## TASK DIRECTIONS
Restate verbatim the span of lines below between the line with "others are saying." and the line with "To which my", including those two lines, and only that span.

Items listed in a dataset
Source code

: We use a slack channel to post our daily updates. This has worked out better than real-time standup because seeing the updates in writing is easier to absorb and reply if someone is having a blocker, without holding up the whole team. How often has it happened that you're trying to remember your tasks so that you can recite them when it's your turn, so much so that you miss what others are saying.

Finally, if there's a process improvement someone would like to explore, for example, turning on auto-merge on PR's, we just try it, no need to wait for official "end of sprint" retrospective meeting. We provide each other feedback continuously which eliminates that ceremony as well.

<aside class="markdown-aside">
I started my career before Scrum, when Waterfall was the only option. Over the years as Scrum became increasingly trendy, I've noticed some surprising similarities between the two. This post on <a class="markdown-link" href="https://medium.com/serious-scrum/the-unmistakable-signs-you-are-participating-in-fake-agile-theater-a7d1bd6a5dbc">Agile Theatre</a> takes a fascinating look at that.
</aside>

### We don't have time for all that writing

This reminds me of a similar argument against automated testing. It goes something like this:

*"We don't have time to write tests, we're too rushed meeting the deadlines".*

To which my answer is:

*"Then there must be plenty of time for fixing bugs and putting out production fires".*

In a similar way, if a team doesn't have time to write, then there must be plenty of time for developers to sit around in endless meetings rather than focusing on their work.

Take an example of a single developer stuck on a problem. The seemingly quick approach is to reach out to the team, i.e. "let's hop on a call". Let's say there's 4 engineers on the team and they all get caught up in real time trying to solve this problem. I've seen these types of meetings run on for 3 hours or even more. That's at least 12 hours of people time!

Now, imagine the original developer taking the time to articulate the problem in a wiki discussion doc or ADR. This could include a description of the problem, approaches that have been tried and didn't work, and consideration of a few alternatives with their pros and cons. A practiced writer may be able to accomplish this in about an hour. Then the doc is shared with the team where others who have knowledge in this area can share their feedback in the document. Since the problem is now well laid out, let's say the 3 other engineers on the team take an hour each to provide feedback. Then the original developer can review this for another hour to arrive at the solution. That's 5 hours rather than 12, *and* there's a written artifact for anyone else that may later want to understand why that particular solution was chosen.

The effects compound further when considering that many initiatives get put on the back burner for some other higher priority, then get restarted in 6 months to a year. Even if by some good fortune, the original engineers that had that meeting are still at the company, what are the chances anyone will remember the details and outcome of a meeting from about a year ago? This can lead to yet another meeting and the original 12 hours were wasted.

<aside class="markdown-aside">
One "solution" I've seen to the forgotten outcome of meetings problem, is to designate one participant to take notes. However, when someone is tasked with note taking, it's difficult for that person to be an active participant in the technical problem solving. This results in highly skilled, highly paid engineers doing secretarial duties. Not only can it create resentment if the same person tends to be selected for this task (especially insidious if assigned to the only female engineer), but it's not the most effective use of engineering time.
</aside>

## RESPONSE TO THIS TASK
: We use a slack channel to post our daily updates. This has worked out better than real-time standup because seeing the updates in writing is easier to absorb and reply if someone is having a blocker, without holding up the whole team. How often has it happened that you're trying to remember your tasks so that you can recite them when it's your turn, so much so that you miss what others are saying.

Finally, if there's a process improvement someone would like to explore, for example, turning on auto-merge on PR's, we just try it, no need to wait for official "end of sprint" retrospective meeting. We provide each other feedback continuously which eliminates that ceremony as well.

<aside class="markdown-aside">
I started my career before Scrum, when Waterfall was the only option. Over the years as Scrum became increasingly trendy, I've noticed some surprising similarities between the two. This post on <a class="markdown-link" href="https://medium.com/serious-scrum/the-unmistakable-signs-you-are-participating-in-fake-agile-theater-a7d1bd6a5dbc">Agile Theatre</a> takes a fascinating look at that.
</aside>

### We don't have time for all that writing

This reminds me of a similar argument against automated testing. It goes something like this:

*"We don't have time to write tests, we're too rushed meeting the deadlines".*

To which my answer is:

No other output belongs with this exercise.